Moonshine is the term for alcohol that is made and distilled at home, and is also referred to as “Ruckus Juice.” The name derives from alcohol that was made illegally during Prohibition. It is illegal in the United States to distill alcohol in your home for personal or commercial use without obtaining an alcohol license and paying taxes. However, home brewing is perfectly legal because it only involves fermentation, the process in which the alcohol is produced. When the alcohol is concentrated after being fermented, it’s called moonshine due to the extremely high volume of alcohol. Be sure to follow the federal laws set up by the Alcohol and Tobacco Tax and Trade Bureau before creating your own moonshine (see Resources below).


Things You'll Need

Pour equal amounts of corn meal, water, sugar and malt into a homemade still. For a small batch, try using two cups of each ingredient. Then add a half cup of yeast to the mixture. Also, a pressure cooker can be used as your still.

Allow the mixture to ferment in the pressure cooker for three days. Keep the mixture in a warm and dry place. After this fermentation process, the mixture becomes “mash” (see References below).

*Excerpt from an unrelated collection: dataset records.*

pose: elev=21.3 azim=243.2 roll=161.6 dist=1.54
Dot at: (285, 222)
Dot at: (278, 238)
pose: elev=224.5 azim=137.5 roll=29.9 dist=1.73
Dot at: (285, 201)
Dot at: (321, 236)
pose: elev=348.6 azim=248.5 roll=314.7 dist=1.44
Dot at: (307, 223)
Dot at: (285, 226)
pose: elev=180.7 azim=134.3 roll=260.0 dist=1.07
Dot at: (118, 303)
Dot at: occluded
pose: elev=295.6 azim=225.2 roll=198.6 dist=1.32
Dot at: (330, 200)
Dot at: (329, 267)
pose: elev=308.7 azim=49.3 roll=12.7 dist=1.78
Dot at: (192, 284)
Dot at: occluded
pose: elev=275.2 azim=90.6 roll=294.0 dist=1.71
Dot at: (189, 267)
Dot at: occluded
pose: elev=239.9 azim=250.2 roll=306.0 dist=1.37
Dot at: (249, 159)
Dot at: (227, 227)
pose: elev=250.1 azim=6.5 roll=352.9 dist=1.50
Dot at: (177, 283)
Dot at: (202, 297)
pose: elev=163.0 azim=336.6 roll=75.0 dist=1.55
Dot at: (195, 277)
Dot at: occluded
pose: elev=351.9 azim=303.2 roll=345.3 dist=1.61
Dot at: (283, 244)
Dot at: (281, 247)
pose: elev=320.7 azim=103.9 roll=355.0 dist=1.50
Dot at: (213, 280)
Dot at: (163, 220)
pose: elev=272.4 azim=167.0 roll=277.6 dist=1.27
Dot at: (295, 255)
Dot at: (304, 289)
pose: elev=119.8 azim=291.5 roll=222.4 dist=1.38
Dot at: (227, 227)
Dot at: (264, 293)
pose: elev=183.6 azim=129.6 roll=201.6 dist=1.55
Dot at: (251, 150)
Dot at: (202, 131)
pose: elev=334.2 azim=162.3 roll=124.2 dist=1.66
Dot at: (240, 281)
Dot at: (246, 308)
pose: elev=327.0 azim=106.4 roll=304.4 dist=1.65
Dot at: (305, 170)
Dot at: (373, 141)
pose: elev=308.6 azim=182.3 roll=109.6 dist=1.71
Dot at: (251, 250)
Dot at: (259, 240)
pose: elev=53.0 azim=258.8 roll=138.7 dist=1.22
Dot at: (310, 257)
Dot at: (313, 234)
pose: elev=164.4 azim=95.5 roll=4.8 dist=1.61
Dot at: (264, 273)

Heat the fermented mixture in the pressure cooker at 175 degrees, and the mixture should start to appear as a more clear liquid (see References). Don’t create too much pressure for too long as the goal is to slightly vaporize the mixture.

Insert a plastic tube into the top of the pressure cooker with the other end inserted into a container, such as a jug or mason jar. This will start the process of distillation and concentrating the alcohol. Allow for enough time for the vaporization to transfer into the separate container. The condensation that appears in the container is your moonshine.

Unhook your tube once the bottle is full and the distillation is complete. You will then have your own bottle of moonshine. Store the moonshine in a warm and dry place. The leftover mixture in the pressure cooker can be reused again by adding more sugar, water, corn meal and malt (see References below).